— CHECK YOUR UNDERSTANDING —
(A) Could you reproduce the whiskey review starting with "In any case, the" and going on through "by Beam Inc.)", switching "sink" to "drain"?
(B) Answer these questions from the whiskey review:
(i) How much does the whiskey cost?
(ii) In what year did the Concannon family establish their vineyard?
(iii) What is the whiskey's alcohol by volume?
(C) How would you sum up the whiskey review in two sentences?
++++ EXCERPTED PASSAGE
NOT Single Malt Report: Concannon Blended Irish Whiskey

This report is kind of a bummer for me write.  I really wanted to support this stuff.  It's inexpensive, $20.  It has a good story -- the Concannon family moved to the US from Ireland and as immigrants in 1865 established a vineyard that still runs today.  And it is finished in their own petite sirah barrels.  I love me some petite sirah (petite syrah, petit syrah, petit sirah, et cetera), so I was hoping this might turn into something interesting.  So purchased it blindly.

The first few glasses from the bottle weren't bad.  In fact I liked them better than Cooley's Trader Joe's single malt.  I couldn't find the wine notes in the whiskey, but something (the corn?) was definitely keeping the issues I usually have with Cooley in check.  Then, by the time the fill level dropped to near mid-bottle (two months later) something started going wrong inside the bottle.  Once I got to the last third, it was bitter and unpalatable.

The shift was likely due to two factors.  This whiskey doesn't take to oxygen that well in a Glencairn glass, so the oxidation inside the bottle definitely did it no favors.  I also kept the bottle out in our dining room.  That's where I often put our house whiskies, the Tier 3s.  The dining room is the warmest spot in the condo, so the bottle spent some time in 80-85 degree heat on some days.

In any case, the last third of the bottle went down the sink.  But before things went too terribly in the bottle, I archived a sample to review.  So this report comes from somewhere around the bottle's halfway mark.

CompanyConcannon
DistilleryCooley (owned by Beam Inc.)
Country: Ireland
Style: Blended whiskey (malt and corn)
Maturation: four years in "small" ex-bourbon barrels, four months in petite sirah casks; and though it's an American company, the maturation took place in Ireland
Alcohol by Volume: 40%

NEAT
Since the color is a light gold, I'm thinking/hoping the colorant is kept to a minimum.  Anise and rubber are the primary notes on the nose.  Secondary notes include blackberry jam, nail polish remover, toasted grains, and caramel.  After some air, the whiskey starts to take on some very different characteristics like coconut lotion, plastic bottle, and horseradish.  The palate is very Cooley, but grainier, rougher, and hotter.  Notes of cardboard cereal box, burnt plastic, and generic vanilla arrive first.  It's very thin and watery.  Give the whiskey ten minutes in the in the glass and the dull thud of bland spirit takes center stage.  The finish is mostly heat.  There's a burnt thing going on, cardboard, fresh red grapes, and mild bitterness.
++++++++
++++ DATA EXCERPTS
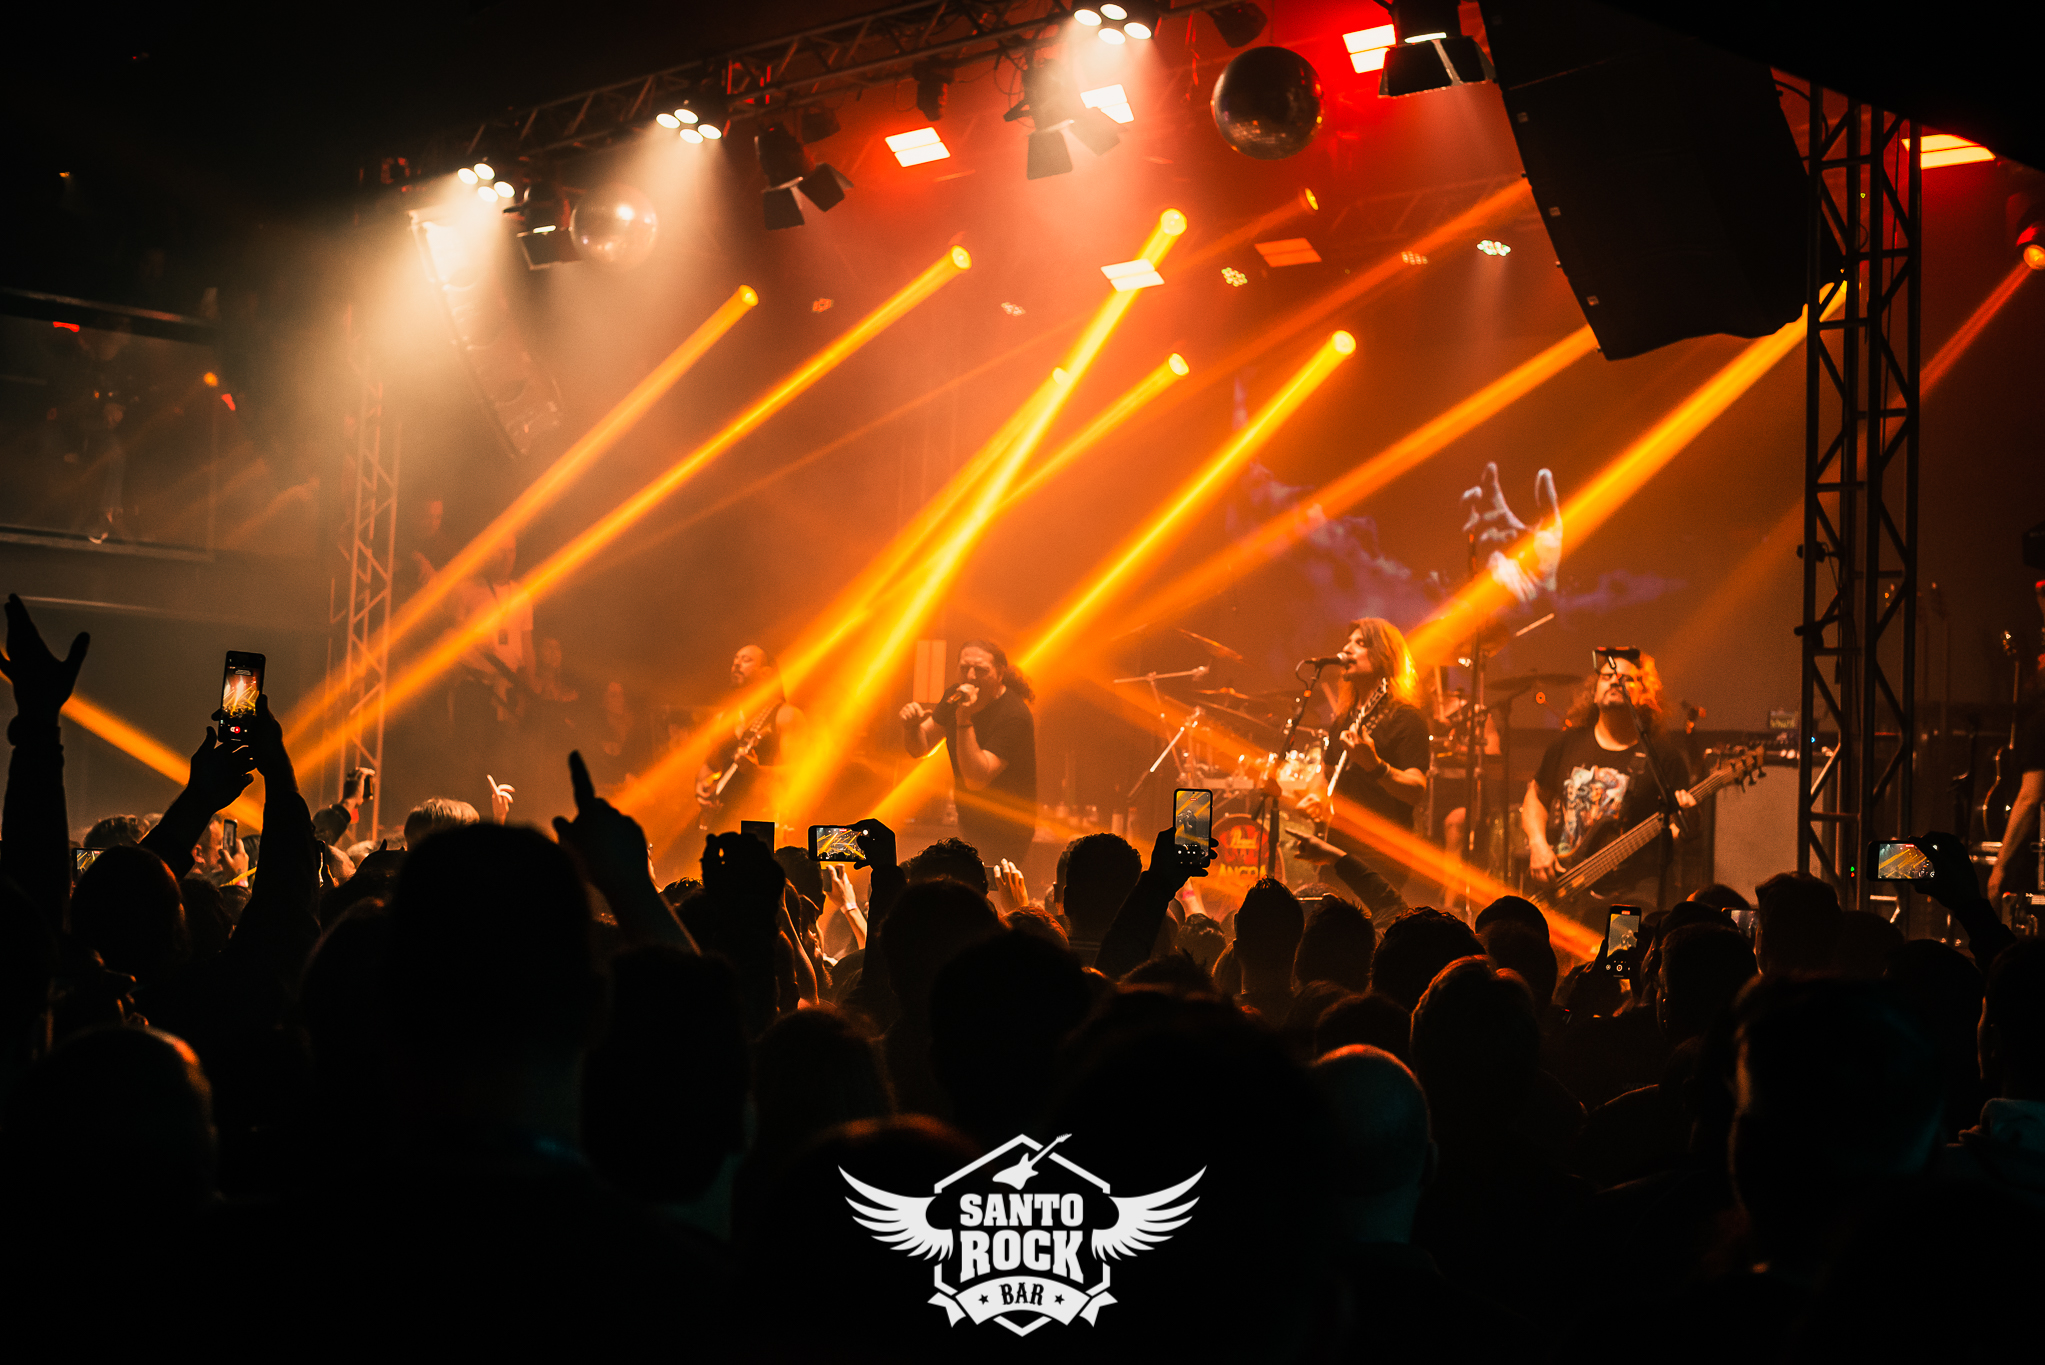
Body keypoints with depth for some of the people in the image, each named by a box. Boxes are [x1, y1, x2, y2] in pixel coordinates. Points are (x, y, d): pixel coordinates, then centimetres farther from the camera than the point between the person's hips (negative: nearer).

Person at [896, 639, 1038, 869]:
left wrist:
++++++++
++++ DATA EXCERPTS
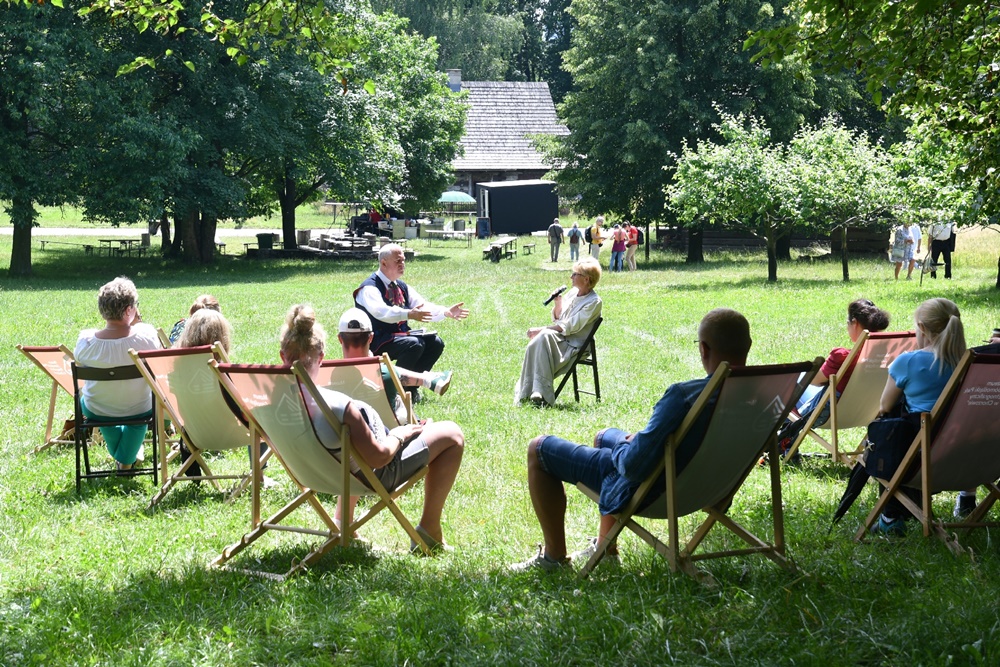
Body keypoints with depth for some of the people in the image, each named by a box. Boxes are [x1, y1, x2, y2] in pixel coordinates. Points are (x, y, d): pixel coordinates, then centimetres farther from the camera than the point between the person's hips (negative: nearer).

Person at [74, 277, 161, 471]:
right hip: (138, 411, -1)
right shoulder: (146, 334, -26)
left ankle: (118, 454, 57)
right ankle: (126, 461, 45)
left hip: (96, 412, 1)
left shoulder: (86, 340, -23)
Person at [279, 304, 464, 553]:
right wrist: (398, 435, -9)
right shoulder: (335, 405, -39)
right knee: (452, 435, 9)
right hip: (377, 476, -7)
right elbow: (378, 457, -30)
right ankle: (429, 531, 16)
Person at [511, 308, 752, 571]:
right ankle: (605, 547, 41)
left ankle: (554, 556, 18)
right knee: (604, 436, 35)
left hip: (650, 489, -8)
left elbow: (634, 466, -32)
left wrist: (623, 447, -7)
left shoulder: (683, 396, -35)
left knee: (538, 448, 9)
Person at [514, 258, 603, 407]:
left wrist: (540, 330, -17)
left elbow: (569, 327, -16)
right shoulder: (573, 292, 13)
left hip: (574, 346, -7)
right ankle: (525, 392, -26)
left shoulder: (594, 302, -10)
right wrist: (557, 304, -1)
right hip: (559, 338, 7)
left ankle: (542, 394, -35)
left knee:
++++++++
— SOLUTION SET —
(A)
In any case, the last third of the bottle went down the drain.  But before things went too terribly in the bottle, I archived a sample to review.  So this report comes from somewhere around the bottle's halfway mark.

CompanyConcannon
DistilleryCooley (owned by Beam Inc.)

(B)
(i) $20
(ii) 1865
(iii) 40%

(C) Concannon Blended Irish Whiskey is inexpensive and finished in petite sirah barrels, and its first few glasses were better than Cooley's Trader Joe's single malt. It then turned bitter and unpalatable in the bottle, likely from oxidation and warm storage, and the sample reviewed from around the halfway mark was thin and watery, with a finish that was mostly heat.